Americans might want to call their language "English", but the term is inappropriate, because it already exists for a language that is autochthonous to England, whence the name comes. Another term has to be created for this offshoot of English, and the term "American English" is used in the OED. So it's reasonable to say that Americans don't speak "English", they speak "American-English", which is written often using words that look identical or similar, but that does not mean that the meaning is the same. Having words which look the same does not mean they are the same. The word "color" is spelt the same in a number of languages: American-English, Spanish, Asturianu, Catalan... but not in Commonwealth-English.

If it's good enough for Google and Gmail to have American-English and Commonwealth Englishes (which should probably be unified as Commonwealth-English), then it should be good enough for Wikipedia.

No offence to all of you who are not native speakers, but this debate is better had between native speakers - as it would be for any language.
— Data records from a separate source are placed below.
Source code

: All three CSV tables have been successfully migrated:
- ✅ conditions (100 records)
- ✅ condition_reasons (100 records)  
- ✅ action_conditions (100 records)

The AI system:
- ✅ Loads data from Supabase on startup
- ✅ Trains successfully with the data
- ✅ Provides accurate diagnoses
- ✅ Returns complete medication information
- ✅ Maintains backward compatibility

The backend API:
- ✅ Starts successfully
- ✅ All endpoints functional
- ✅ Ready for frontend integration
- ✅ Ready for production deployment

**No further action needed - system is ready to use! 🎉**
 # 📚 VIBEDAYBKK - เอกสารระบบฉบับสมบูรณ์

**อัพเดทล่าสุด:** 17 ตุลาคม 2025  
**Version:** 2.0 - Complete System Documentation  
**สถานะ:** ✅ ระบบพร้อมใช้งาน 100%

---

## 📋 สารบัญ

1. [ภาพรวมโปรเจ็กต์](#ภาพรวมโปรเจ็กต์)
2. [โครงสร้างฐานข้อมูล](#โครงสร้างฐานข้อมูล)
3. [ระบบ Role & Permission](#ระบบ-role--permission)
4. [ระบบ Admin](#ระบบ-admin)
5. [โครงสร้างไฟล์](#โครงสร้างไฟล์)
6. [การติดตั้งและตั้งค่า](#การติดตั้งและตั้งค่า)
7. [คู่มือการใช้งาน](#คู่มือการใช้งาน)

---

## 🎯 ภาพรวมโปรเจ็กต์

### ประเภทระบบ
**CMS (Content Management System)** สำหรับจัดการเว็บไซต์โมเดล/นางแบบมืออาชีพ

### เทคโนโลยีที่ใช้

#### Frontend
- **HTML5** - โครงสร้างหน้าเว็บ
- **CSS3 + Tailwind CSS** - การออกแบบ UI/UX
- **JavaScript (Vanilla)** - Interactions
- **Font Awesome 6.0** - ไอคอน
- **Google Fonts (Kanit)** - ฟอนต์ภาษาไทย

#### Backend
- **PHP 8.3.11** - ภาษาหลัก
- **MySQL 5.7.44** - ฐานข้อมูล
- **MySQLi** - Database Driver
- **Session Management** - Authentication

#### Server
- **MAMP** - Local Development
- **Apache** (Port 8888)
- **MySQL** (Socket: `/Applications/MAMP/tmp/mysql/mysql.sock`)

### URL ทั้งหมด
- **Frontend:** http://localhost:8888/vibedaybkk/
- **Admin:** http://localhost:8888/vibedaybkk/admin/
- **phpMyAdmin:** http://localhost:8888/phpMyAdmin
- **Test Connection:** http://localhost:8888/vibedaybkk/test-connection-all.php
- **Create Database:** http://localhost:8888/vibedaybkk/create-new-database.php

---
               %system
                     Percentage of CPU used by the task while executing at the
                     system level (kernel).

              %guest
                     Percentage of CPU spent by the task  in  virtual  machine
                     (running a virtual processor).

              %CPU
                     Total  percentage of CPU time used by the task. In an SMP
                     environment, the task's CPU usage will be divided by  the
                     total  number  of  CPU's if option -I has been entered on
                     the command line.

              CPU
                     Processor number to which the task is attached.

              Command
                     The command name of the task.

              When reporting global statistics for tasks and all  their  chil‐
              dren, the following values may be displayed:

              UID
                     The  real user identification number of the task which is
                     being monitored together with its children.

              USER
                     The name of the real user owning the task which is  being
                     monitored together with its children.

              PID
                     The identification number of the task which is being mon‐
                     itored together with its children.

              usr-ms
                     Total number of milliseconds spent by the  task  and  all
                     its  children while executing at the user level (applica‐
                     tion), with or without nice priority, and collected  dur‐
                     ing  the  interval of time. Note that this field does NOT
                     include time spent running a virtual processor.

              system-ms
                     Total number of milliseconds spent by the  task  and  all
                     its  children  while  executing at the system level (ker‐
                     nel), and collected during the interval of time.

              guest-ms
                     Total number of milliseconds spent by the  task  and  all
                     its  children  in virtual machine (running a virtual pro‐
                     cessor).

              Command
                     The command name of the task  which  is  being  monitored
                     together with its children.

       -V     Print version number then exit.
I propose the fairest and most pragmatic solution is that the English Wikipedia be duplicated into two and that these two are renamed:

English (Commonwealth) English (American)
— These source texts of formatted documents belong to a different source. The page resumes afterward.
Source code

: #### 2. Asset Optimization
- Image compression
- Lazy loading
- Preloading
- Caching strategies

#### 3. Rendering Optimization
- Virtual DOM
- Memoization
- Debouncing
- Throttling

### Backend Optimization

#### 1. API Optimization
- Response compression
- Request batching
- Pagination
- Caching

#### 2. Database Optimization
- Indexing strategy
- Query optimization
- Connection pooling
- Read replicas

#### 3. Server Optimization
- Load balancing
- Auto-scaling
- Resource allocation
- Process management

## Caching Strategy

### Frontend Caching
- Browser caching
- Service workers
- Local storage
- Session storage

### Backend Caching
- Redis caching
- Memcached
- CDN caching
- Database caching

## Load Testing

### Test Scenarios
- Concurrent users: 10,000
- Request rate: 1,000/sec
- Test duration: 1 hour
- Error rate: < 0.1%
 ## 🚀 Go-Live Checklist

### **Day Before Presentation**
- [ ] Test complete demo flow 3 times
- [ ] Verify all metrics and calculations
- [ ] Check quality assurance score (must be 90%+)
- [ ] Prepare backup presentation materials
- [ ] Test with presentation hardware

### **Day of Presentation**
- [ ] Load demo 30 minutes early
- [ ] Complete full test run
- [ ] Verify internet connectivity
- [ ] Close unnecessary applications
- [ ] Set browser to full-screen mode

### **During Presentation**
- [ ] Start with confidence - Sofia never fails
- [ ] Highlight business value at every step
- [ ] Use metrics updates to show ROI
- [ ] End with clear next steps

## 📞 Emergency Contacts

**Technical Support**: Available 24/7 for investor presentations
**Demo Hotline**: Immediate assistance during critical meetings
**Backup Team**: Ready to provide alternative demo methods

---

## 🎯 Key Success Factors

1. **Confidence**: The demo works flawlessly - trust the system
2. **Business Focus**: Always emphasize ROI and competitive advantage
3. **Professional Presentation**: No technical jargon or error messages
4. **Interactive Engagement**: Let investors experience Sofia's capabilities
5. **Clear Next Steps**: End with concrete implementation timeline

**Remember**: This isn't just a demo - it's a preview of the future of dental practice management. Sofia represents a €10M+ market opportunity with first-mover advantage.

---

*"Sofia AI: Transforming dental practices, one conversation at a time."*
This is in keeping with Wikipedia's own policy statement on English; it also seems fair considering the existence of things like: Norwegian (Bokmal) & Norwegian (Nynorsk); Dutch, Limburgish and Afrikaans; Simple English; Galician and Portuguese; and frankly some Slavic dialects.
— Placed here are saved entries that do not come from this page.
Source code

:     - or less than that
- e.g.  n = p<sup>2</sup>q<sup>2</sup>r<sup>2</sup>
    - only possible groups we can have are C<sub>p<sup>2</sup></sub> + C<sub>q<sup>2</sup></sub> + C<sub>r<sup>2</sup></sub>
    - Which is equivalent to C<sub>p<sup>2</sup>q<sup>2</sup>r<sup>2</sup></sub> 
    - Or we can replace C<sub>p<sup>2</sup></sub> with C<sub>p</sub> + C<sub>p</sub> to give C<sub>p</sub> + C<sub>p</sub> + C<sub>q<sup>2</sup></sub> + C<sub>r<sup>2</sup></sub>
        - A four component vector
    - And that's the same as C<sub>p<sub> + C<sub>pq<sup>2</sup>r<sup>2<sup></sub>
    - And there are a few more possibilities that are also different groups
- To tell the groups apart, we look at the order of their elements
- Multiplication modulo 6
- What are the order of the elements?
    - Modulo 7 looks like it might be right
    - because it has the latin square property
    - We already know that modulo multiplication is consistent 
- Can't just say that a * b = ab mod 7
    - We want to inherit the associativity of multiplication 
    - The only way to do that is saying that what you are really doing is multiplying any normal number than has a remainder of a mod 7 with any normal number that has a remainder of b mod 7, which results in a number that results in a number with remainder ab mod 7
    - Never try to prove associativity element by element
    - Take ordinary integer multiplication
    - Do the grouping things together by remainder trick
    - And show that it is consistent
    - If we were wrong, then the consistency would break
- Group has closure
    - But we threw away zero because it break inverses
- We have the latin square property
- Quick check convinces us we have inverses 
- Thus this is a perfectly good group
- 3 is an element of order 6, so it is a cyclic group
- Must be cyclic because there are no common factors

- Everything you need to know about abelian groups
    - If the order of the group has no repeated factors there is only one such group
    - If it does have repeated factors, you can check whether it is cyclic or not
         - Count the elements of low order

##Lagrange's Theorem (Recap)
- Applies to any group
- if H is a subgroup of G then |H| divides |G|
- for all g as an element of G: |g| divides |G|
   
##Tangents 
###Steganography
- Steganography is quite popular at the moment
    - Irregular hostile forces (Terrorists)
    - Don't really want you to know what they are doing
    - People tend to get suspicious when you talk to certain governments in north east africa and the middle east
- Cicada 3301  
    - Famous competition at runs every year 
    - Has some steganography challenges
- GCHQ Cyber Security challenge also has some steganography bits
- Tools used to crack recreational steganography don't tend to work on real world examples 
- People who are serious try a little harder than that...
  • Strong Oppose. Belgian man 12:15, 1 November 2005 (UTC)
  • Strong Oppose. This break the unity of the languages and convert this in a problem of countries.--Taichi - (あ!) 23:12, 8 January 2006 (UTC)
  • Strong Oppose. As a non-native English-speaker, I can barely recognize (or recognise) there is a spelling difference between color and colour. And as for cases like aubergine/eggplant, I could cite almost the same number of examples in the Italian language; they can be very easily managed by redirects - or, if the developers want to write a script similar to the one in zh. or sr. for the different spellings. Splitting it now would create 2 wikipedias that would be 99.9% identical in the first stance, and then will contradict themselves with the time passing. What for? --Cruccone 12:19, 15 March 2006 (UTC)
  • Oppose. I can most certainly reconize differences between American English and, say, British English, or other varieties of English, e.g. Canadian English. They're so minmal, that they do not even support the idea calling American English an English dialect, whereas variations of American English used by different social groups inside the USA very well qualify as unique sociolects, and there are of course dialects of British English proper (e.g. Cockney). Spoken Indian English in India is far more different from British English of mainland England than American English is. As long as none of those English variants has an own Wikipedia, it's imho futile to suggest a split between British and American English Wikipedia. If there are differences, they should be incorporated into the one Wikipedia, so as to make them available to the entire English speaking/reading world. -- Purodha Blissenbach 18:54, 1 May 2006 (UTC)
  • HYBRID. MODIFY THE WIKI. Modify wikimedia's software to support (auto) tagging words like football / soccer to simulate British vs American English when it's really the same project at en.wikipedia.org. This would solve the majority of complaints on both sides. The software sucks... A simple language variation can be automatically converted most of the time. Words like American Football or European Football could be manually tagged, words like favor/favour or colour/color could be automatically converted.